A few local media outlets have picked up interest in my book since I announced it was available for pre-sale on twitter and this blog. On the one hand, this is great! I really welcome the exposure for both the book and the ideas it contains. On the other hand, I worry (together with my publisher’s media rep) about too much early exposure before the book is actually available (October!). I don’t really know what the right balance is – we don’t get a lot of media training in academia – but I’ll keep working on figuring it out. In the meantime, I ask for patience from interested reporters with my ham-fisted efforts to manage the roll out of the book and its ideas, and I’m hopeful interest continues into when the book is actually ready to fall into readers’ hands.
For now here’s the audio clip from a recent interview talking about my forthcoming book with Stephen Quinn on CBC’s On The Coast. (Or you can just listen to the whole August 11th, 2016 show). I’m a regular listener, so it was really fun to meet Stephen Quinn and Amy Bell and see the inside of the CBC studio. [Update: and here’s the CBC write-up].
Prior to the radio interview, Jen St. Denis also interviewed me about the book for the Metro News, in a nice little piece posted here. I think the piece was good, but it’s worth making two quick clarifications:
1) The 80% of land base figure speaks to 80% of land set aside to support residential uses (rather than 80% of all land as a whole), and covers the municipality of Vancouver.
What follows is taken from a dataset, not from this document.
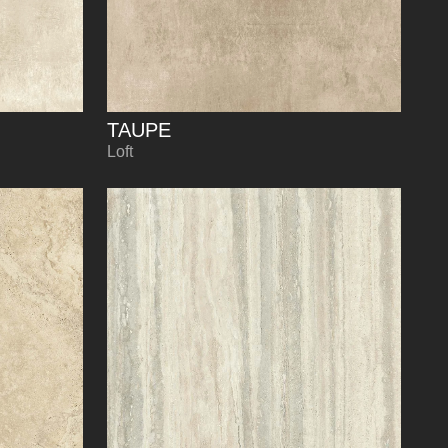
TAUPE
Loft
Metro Vancouver has data on land use broken down by municipality (and a lot of other data besides!) Also Jens von Bergmann over at MountainMath (mentioned in the piece) has a beautiful map breaking down land use by lot within the City of Vancouver, which everyone should check out. It really demonstrates just how much land has been set aside for single-family detached houses (almost entirely in protected RS zones, though there are also duplexes in RT zones and houses in Shaughnessy included, along with a scattering of old houses remaining in places unprotected by zoning).
2) The accompanying photo for the piece, as multiple people have pointed out, looks like it was taken at Mole Hill, which is a lovely little development preserving and rehabilitating old houses downtown by subdividing them up into apartments. To be clear, the census would not consider these to be single-family detached houses, nor would the city. But the ambiguity of how they LOOK like houses (and very photogenic ones at that) is really interesting. This speaks to the focus of my first chapter in the book, laying out just what we talk about when we talk about single-family detached houses, and how the legal categories don’t always match people’s lay understandings of what counts as a house. It also speaks to the many possibilities for subdividing existing houses to support more households – if zoning laws were modified to allow such a thing (it’s already the case, of course, that most RS zoned lots in Vancouver can now already support up to three households through secondary suite and laneway housing provisions).